Rogers and Gray, who is scheduled to testify on Friday, have pointed to Johnson’s handling of troublesome repairs at the Crystal River nuclear plant in Florida as a key reason for the board’s decision to remove Johnson.
“We understood that the Crystal River nuclear plant had been shut down for repairs since 2009. However, we were told that Progress expected Crystal River to resume operations in April 2011, and that Progress expected significant insurance recoveries in connection with the repairs,” Gray said in a filing to the commission earlier this week.
The 838-megawatt Crystal River reactor remains shut, and Progress had not secured insurance payments by the close of the Duke-Progress deal.
Duke has said it has not yet decided whether to pay for expensive repairs at Crystal River, or to seek a shutdown and perhaps build a new nuclear plant.
Johnson said Progress had openly discussed with both Duke and the public all the problems at the plant, and that Duke had sent a team to monitor the plant a year before the deal closed.
“This has been widely reported and widely disclosed,” Johnson told the commission.
Before Thursday’s hearing, Johnson had remained quiet, abiding by a “non-disparagement” clause in his separation contract which paid him a total stock and compensation package of about $44 million.
That clause, however, does not apply to comments made to the regulatory bodies.
Angry NCUC commissioners questioned Rogers last week about why the power company’s board moved immediately from closing the merger to voting to ask for Johnson’s resignation.
Rogers, who took the CEO job at Duke after the Charlotte, North Carolina-based company bought Cinergy, where he had been CEO, said there was no triggering event.
But he said Duke’s board became discouraged with Johnson toward the end of the 18 months it took to win federal approval for the deal, Progress’ handling of Crystal River, its weak financial results and Johnson’s early moves toward integrating the two companies.
“They felt his style was autocratic and discouraged different points of view,” Rogers testified.

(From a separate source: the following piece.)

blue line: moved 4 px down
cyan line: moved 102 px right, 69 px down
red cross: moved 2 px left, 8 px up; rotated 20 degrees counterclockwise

Johnson, who was warmly greeted by Progress employees as he entered the building, said he had never been accused of being autocratic, but that he was driven toward closing the deal.
“I worked for him for 15 years and found him to be one of the most genuine people and a great leader, someone I really personally admire,” Sharon Hall, a manager at the Progress side of the company, told Reuters.
“The day after (he was ousted) it felt like we had been punched in the gut.”